The above calls a utility function that computes a histogram of Eq instance values and prints the results in sorted order.

As an example a histogram of the copyrights is:

*Main> hist db id $ packageDescription .> category
128 Data
100 System
77 Text
68 Web
68 Network
59
55 Graphics
...

The first arguments are self as described above. The projection function ((.>) is flip (.)) selects all the category attributes of the package descriptions. Since this is already a String, we use id, show would add quotes. The listing shows that 128 packages are categorized as being related to data. The second most common category is system related packages.

Stability
As a second example, we project on package stability. The lowercase allows us to be case insensitive (e.g. some people list Alpha and others alpha).

*Main> hist db id $ packageDescription .> stability .> lowercase
703
387 experimental
93 alpha
76 stable
70 provisional
51 beta
23 unstable
8 seems to work, passes a few tests
4 deprecated
2 alpa
1 seems to work, but not posix yet
1 testing
1 none
1 experimental, not usable yet
1 builds
1 experiemental
1 unknown
1 mostly stable
1 pre-alpha

(Note: that the 703 at the top is not a total, 703 entries list the empty string as their stability level.)

Now, I love hackage. In a couple of hours I cobbled together a really cool script mainly using hackage-based code. However, about, ``all the free code that is already out there for us to use,'' what do we make of its stability? I would say provisional and stable are the good ones that is 140 of like 1400 packages. So caveat emptor and choose carefully.

That said, if 2/3 of software cost is maintenance; nobody wants to service a bunch of whiny users if they don't have to. It's the first 1/3 that is fun I suppose. I know if I uploaded something to hackage, I wouldn't want to babysit it once I got bored with it. But this is kind of a nice feature of hackage: post the code, if someone wants to use it, let them fix it.

How many packages have a different author than maintainer?

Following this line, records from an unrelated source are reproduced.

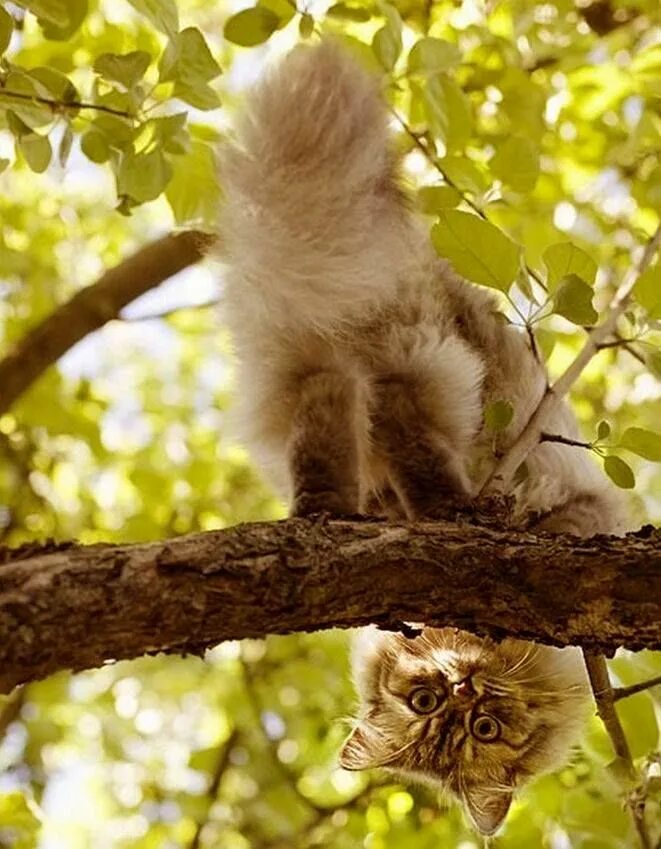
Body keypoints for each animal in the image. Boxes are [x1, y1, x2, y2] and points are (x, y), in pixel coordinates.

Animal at [219, 41, 628, 836]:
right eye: (425, 705)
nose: (460, 685)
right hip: (417, 363)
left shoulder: (584, 501)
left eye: (483, 728)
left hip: (336, 358)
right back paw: (442, 514)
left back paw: (333, 513)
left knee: (340, 419)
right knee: (400, 425)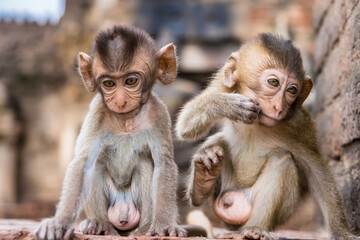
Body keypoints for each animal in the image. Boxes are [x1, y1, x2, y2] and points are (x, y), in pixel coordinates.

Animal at [34, 25, 187, 239]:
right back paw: (99, 224)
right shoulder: (97, 111)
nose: (121, 101)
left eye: (130, 81)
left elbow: (163, 164)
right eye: (109, 84)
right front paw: (59, 222)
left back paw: (144, 228)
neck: (126, 121)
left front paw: (164, 225)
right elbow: (84, 163)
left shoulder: (159, 114)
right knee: (96, 165)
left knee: (143, 165)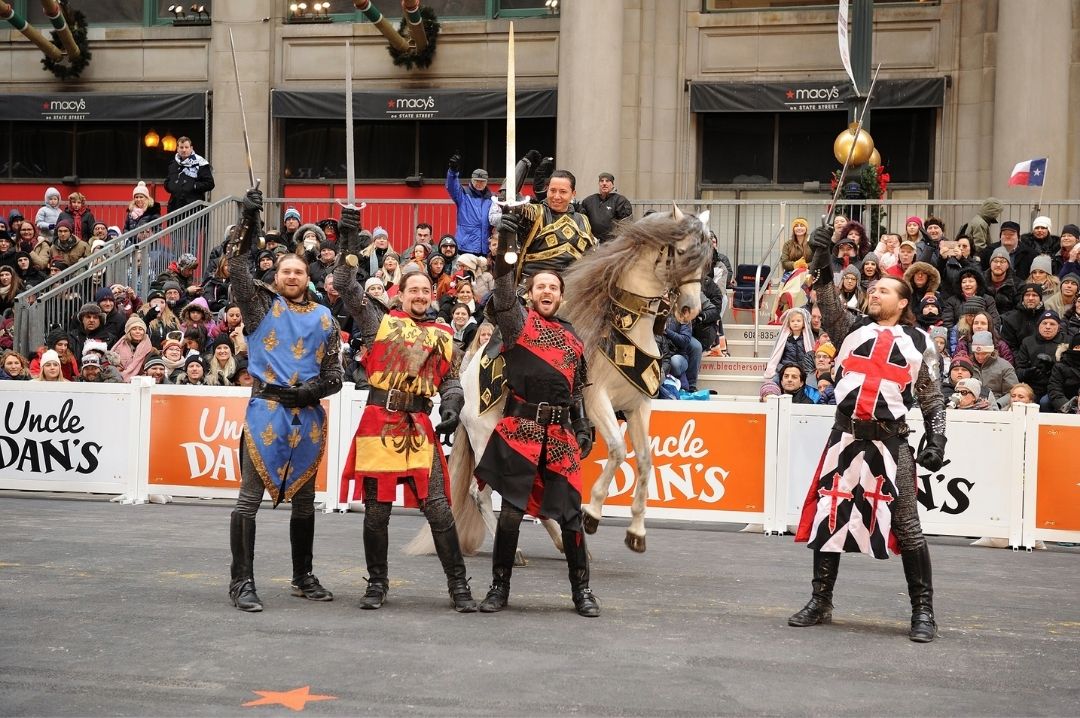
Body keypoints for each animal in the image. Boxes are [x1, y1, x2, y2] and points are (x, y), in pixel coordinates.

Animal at [401, 206, 712, 552]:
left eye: (706, 260)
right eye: (681, 252)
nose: (690, 309)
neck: (624, 331)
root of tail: (465, 378)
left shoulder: (637, 406)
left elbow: (645, 462)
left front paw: (636, 531)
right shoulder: (597, 401)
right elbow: (618, 450)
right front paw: (592, 513)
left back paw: (563, 541)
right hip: (485, 437)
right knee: (481, 492)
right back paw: (519, 549)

Does this imply a such a change of hands as above?

*Main> let auth = packageDescription .> author
*Main> let maint = packageDescription .> maintainer
*Main> length $ filter (\d -> auth d /= maint d) db
1150

I don't know if I trust this number, but it is kind of cool how quickly I was able to go from ``I wonder?'' to ``Let's find out!''


Top Authors

*Main> hist db id $ auth
89

38 Don Stewart

29 Henning Thielemann <...>

23 John Goerzen

17 Wang, Jinjing

16 Conal Elliott

14 Rohan Drape

14 Andy Gill

14 Michael Snoyman <...>
...




Top Maintainers

*Main> hist db id $ maint
45
34 Henning Thielemann
26 libraries[at]haskell.org
23 John Goerzen
19 Don Stewart
18 dons[at]galois.com
17 conal[at]conal.net
16 Wang, Jinjing
15 rd[at]slavepianos.org
14 Micha6el Snoyman
13 Lemmih (lemmih[at]gmail.com)
12 haskelldb-users[at]lists.sourceforge.net
12 Audrey Tang
11 bjorn[at]bringert.net
10 TextRegexLazy[at]personal.mightyreason.com
10 Lennart Augustsson
...

You can see that Henning and Don are both big contributers although plenty of people put packages in anonymously.